Survey: Secure Machine Learning

Conducted by Fraunhofer AISEC, Fraunhofer SIT, and FU Berlin

Are you dealing with machine learning (ML) in your work-related or private projects? In this case, we kindly ask you to participate in our short survey that aims to assess the awareness about implementing secure ML systems. With 15 minutes of your time, you can support a large research-community in advancing in the field of security for ML.

The survey is conducted by the Fraunhofer Institute for Applied and Integrated Security AISEC in cooperation with the Fraunhofer Institute for Secure Information Technology SIT, the National Research Center for Applied Cybersecurity ATHENE and the Freie Universität Berlin (FU).

For further questions please contact securemachinelearning@remove.this.aisec.fraunhofer.de


What is the background of the survey?

In recent years, machine learning and artificial intelligence have become major parts of most companies’ business models. They are employed for many different purposes, ranging from recommender systems that facilitate tasks for users, to internal process surveillance systems, to support the companies’ workflows. As new machine learning technologies and tools emerge in a fast fashion, their integration must generally be quickly if companies are to remain competitive. Given this performance pressure, the security of systems is generally not the first priority during the development process.

However, with the growing number of machine learning applications in use, the number of attacks on such systems is also increasing. Such attacks contain simple model exploration, e.g. if a company is providing any kind of API to their model, to sophisticated tempering of the model, including training data poisoning and introducing hidden states that can result in undesired prediction outputs. The consequences for the companies can be severe: image damage and economic loss due to erroneous prediction outputs are just some examples of the broad range of potential repercussions.

Another arising issue is that, with the introduction of the GDPR, companies are required to guarantee protection of end-user data. Since machine learning models are often built on user data, those models contain information about them. In many scenarios, it is not fully understood how individual data records influence the prediction of a model and to what extent the model is disclosing this data when being queried smartly. Hence, to safeguard end-user data, protecting machine learning models is crucial.

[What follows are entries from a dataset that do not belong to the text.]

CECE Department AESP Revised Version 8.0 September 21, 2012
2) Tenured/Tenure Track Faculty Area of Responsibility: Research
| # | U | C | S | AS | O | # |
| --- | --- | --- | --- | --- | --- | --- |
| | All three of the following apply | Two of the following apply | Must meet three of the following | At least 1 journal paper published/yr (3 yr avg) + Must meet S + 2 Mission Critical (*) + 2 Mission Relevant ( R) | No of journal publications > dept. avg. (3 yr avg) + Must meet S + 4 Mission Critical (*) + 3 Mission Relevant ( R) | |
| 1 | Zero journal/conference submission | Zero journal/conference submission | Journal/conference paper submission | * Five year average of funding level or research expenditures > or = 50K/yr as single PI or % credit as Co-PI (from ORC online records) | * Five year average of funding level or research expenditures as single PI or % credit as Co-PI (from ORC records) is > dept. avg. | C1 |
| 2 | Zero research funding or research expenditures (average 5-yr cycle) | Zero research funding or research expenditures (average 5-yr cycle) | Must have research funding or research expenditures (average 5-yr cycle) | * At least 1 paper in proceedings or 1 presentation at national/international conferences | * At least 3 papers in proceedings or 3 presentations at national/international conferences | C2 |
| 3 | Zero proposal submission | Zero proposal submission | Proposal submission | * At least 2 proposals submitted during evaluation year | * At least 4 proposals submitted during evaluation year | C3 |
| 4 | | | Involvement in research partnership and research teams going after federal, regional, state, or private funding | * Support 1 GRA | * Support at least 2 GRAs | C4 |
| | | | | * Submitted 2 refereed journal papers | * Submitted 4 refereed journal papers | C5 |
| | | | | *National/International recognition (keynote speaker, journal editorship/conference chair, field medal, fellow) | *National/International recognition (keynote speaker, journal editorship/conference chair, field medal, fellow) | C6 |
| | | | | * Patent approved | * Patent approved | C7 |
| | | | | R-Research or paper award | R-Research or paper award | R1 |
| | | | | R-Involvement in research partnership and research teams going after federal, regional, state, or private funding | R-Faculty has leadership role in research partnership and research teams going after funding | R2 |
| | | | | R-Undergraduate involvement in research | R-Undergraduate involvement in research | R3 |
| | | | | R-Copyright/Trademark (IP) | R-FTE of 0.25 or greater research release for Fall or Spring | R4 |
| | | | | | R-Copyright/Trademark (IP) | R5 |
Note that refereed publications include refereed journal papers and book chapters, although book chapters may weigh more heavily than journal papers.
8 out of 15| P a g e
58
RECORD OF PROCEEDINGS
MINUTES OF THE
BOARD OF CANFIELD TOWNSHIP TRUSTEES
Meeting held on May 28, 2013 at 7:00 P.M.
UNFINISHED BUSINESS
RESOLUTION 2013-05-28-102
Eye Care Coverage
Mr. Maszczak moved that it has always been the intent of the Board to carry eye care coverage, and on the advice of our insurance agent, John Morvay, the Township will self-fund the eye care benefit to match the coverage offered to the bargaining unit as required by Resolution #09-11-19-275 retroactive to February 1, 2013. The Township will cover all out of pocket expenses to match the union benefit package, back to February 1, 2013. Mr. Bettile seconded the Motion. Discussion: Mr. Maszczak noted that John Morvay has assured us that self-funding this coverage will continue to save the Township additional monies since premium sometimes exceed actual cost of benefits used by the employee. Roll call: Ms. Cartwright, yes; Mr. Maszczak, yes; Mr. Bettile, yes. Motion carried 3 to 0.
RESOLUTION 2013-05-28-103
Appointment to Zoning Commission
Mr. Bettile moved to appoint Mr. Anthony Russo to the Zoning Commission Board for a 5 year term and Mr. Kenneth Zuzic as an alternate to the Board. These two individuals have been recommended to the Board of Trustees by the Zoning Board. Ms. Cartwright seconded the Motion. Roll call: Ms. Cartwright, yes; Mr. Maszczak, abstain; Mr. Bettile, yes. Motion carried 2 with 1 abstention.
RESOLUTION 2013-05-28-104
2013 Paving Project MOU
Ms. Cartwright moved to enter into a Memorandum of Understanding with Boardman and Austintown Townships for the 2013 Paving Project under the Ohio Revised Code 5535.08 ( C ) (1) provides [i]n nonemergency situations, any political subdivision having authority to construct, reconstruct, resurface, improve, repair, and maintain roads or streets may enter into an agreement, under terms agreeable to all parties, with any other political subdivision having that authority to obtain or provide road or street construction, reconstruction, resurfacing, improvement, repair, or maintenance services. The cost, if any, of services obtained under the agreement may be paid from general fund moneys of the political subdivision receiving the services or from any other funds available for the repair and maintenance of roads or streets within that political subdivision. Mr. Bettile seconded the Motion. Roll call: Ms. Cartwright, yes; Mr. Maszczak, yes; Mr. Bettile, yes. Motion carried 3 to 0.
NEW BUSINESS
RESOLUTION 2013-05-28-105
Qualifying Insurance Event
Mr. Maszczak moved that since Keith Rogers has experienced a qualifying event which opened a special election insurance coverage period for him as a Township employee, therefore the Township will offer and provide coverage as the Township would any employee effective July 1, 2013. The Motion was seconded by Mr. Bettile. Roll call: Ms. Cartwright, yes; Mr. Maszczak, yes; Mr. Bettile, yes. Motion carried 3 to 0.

This survey aims to analyze the state of the art in implementation of security measures to protect ML systems in companies. We want to investigate to what extend companies are aware of the different types of attacks (both internal and external) that their models are exposed to and what types of protection are used. In addition, we want to assess to what extent the introduction of the GDPR has caused problems for the companies and how far implementation has progressed.